The country is experiencing 2.7% GDP growth, said Jeff Horowitz, global head of real estate, gaming and lodging corporate and investment banking for Bank of America Merrill Lynch, and looking at rates over a period of time, they’re trading above that one-third of the time. Most have been treading water, and while many would like to buy, they don’t see much out there, he said.
Over the past five years, other real estate classes have compressed 100 basis points while hotels have expanded by 50, Elliott said. One of those is wrong, he said.
“I would argue we’re underpriced,” he said. “As an industry, we’re so snakebit and worried about the end of the cycle, that people have no convictions. … We’re all worried about the end of the cycle. Our view—we’ve said this the last year and a half—this cycle doesn’t end in recession, it ends in a soft landing.”
The challenge in real estate today as a local business is politics, Shannon said.
“We just don’t know when the administration will start a global trade war or create a tariff, and that has a big impact on regional economics,” he said. “If you own a single asset in the market and you are dependent on import or export or a particular industry—if you thought you were gold in Colorado last week until the solar tax ban and a few other things—you just don’t quite know.”
Nontraded REITs
The nontraded real estate investment trust business has come back again, Elliott said, and each time it does, there’s a little more regulation and more sophisticated sponsors. Watermark has been active, Blackstone created one and Starwood Capital is about to enter the field, he said.
What was interesting about the Blackstone entry wasn’t just that it helped legitimize this particular vehicle, but that it punched through into the wirehouse environment, said W. Michael Murphy, head of lodging and leisure capital markets at First Fidelity Companies, which has been opposed to any of that kind of product over the last number of years.
“That’s huge,” he said. “Rather than going through the smaller broker dealers, to go through a wirehouse that has millions of customers selling that product to.”
Companies like Blackstone have done feeder funds through individuals for many years, and this is another vehicle, Shannon said, but he is worried about individual investors not being fully informed or fully understanding the business. In the past, some of those investments ended poorly with brokers taking advantage of their clients through misrepresentation, he said. He advised to be careful when getting involved with the uneducated individual consumer.
Horowitz said his company has worked on both sides, working with nontraded REITs as well as with private wealth management people. His company made two deals in this space, raising about $1 billion for JLL and is now selling for Blackstone.

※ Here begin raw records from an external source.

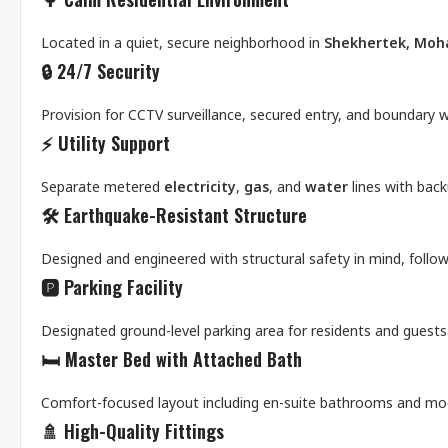
Located in a quiet, secure neighborhood in
Shekhertek, Mo
🔒
24/7 Security
Provision for CCTV surveillance, secured entry, and boundary wa
⚡
Utility Support
Separate metered
electricity
,
gas
, and
water
lines with bac
🛠️
Earthquake-Resistant Structure
Designed and engineered with structural safety in mind, follo
🅿️
Parking Facility
Designated ground-level parking area for residents and guests
🛏️
Master Bed with Attached Bath
Comfort-focused layout including en-suite bathrooms and mode
🚿
High-Quality Fittings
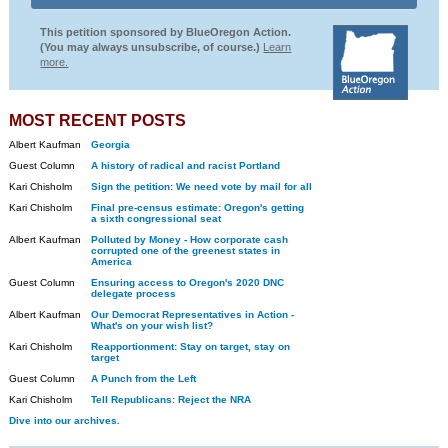
This petition sponsored by BlueOregon Action.
(You may always unsubscribe, of course.)
Learn
more.
MOST RECENT POSTS
Albert Kaufman
Georgia
Guest Column
A history of radical and racist Portland
Kari Chisholm
Sign the petition: We need vote by mail for all
Kari Chisholm
Final pre-census estimate: Oregon's getting
a sixth congressional seat
Albert Kaufman
Polluted by Money - How corporate cash
corrupted one of the greenest states in
America
Guest Column
Ensuring access to Oregon's 2020 DNC
delegate process
Albert Kaufman
Our Democrat Representatives in Action -
What's on your wish list?
Kari Chisholm
Reapportionment: Stay on target, stay on
target
Guest Column
A Punch from the Left
Kari Chisholm
Tell Republicans: Reject the NRA
Dive into our archives.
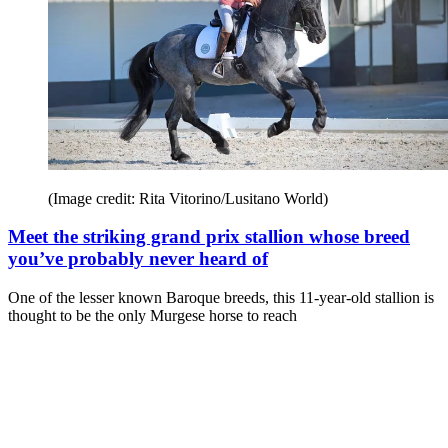
(Image credit: Rita Vitorino/Lusitano World)
Meet the striking grand prix stallion whose breed
you’ve probably never heard of
One of the lesser known Baroque breeds, this 11-year-old stallion is
thought to be the only Murgese horse to reach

For the type of investor his company sees, the tickets are about $150,000, well above the amounts previously associated with nontraded REIT tickets. These individual investors are the ones who don’t want to see things go up and down every day, he said.
“They want yield and not to pay attention to it all the time,” he said.
As more credible people in the hotel industry have entered the nontraded REIT space, the space has become more ethical and has gained legitimacy, Shannon said. He cited how reputable, publicly traded companies with internal controls and reputational risk controls, such as Marriott and Disney, helped the timeshare industry.
“We saw those industries get much better in terms of the kind of information, the illustrations they gave to buyers,” he said.
Blackstone will do the same for the nontraded REIT world, he said.